Investments, Regulation

Managers must deliberate franking ban

Asset managers that offer investments with excess franking credit refunds will need to rethink their offerings and prepare for likely client departures should Labor’s proposed franking ban transpire.

Plato Investment Management managing director Don Hamson said the firm employs an active strategy to capture more income and will consider other options for its investors to accommodate the loss in excess franking credits should the proposal become a reality.

“The difficulty is that if this new world comes in, then you’ve got two types of tax-exempt investors – the ones that can use full franking, such as charities, endowments and pensioners investing in their own name, versus pension-phase SMSFs and super funds that are going to miss out,” Hamson told a recent media briefing in Sydney.

“So we need to think about whether we create a product for those people; we may decide to do a new product for Australian equities, that is, a high-income fund with no franking.

“That’s a major question if this [ban] comes in.”

He said he expects some clients would move out of Plato’s Australian Share Income Fund as an outcome of an excess franking ban.
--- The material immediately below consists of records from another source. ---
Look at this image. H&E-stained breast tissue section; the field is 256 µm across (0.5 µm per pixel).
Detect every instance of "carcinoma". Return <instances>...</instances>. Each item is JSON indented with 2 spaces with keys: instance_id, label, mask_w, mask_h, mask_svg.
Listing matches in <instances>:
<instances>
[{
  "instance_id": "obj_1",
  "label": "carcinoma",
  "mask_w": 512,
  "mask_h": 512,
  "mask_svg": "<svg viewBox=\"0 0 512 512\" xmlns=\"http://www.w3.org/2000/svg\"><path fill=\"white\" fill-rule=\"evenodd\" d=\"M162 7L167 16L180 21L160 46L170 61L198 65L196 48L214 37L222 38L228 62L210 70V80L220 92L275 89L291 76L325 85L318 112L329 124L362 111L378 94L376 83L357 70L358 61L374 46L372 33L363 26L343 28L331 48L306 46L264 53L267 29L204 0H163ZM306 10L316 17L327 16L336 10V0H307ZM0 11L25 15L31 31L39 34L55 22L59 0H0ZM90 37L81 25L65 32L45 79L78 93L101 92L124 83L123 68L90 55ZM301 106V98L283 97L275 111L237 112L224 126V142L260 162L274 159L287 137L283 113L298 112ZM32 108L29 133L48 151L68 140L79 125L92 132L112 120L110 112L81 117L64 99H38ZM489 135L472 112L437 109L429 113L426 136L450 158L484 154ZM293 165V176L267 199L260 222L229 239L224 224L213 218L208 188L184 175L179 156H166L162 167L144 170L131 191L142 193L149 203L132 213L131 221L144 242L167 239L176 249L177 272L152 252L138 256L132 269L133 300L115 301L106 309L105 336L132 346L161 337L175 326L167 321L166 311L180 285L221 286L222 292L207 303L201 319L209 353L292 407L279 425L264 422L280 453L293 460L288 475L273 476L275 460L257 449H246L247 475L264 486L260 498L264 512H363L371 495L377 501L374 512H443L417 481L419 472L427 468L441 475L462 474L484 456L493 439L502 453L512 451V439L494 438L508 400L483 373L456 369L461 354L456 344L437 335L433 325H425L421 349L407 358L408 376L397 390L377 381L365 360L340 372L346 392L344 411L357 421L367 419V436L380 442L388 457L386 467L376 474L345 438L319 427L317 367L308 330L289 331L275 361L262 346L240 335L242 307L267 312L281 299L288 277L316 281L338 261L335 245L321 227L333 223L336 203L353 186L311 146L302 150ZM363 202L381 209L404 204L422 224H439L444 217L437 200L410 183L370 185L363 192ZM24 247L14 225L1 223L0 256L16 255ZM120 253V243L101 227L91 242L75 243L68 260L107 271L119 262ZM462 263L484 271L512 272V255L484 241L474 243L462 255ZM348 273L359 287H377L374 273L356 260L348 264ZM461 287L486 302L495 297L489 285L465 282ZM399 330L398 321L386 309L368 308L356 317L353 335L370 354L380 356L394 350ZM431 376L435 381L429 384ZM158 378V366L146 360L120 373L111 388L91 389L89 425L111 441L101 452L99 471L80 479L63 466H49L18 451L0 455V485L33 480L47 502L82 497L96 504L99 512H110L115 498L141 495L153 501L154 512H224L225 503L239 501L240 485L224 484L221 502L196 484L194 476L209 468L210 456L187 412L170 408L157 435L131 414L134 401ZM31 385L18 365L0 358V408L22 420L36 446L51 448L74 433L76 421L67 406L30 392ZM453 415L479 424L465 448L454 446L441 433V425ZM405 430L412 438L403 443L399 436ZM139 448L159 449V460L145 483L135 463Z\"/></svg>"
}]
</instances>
“It’s still an if, but we were told there’d be more demand for a high-income global strategy,” he said.

“Our numbers suggest that move will be about 20 per cent out of Australian equities into global. That’s pretty significant. And that’s the difference of franking.”

Plato senior portfolio manager Daniel Pennell said he also believes more investors would look offshore for income than they currently do today.

“Franking is the icing on the cake for clients, so there are other things we could do [to make up the difference] if it did come in, but we don’t think it’s going to come in the way it’s been [proposed] right now,” Pennell noted.

“A lot of institutional clients have moved globally in the last 10 to 15 years and in the SMSF statistics last year there was 1 per cent of direct equity in global, which is tiny.”

He added global stocks have offered better returns in the past five years.

“I think we’re seeing the natural tendency of people looking offshore and as the home bias breaks down, people become comfortable with names and start to understand global stocks, which is still an impediment,” he said.

“We’ve experienced more and more investors and advisers looking at us because they realise global is a massive asset class and they’re not allocated there, although we haven’t seen this for income extensively, but we think you should.”

Earlier this month, the fund manager announced it had launched an online petition to help protect the dividend imputation system and ensure positive financial outcomes for retirees in light of the opposition’s policy proposal to scrap excess franking credit refunds.

The petition, found at, had attracted over 500 electronic registrations at the time.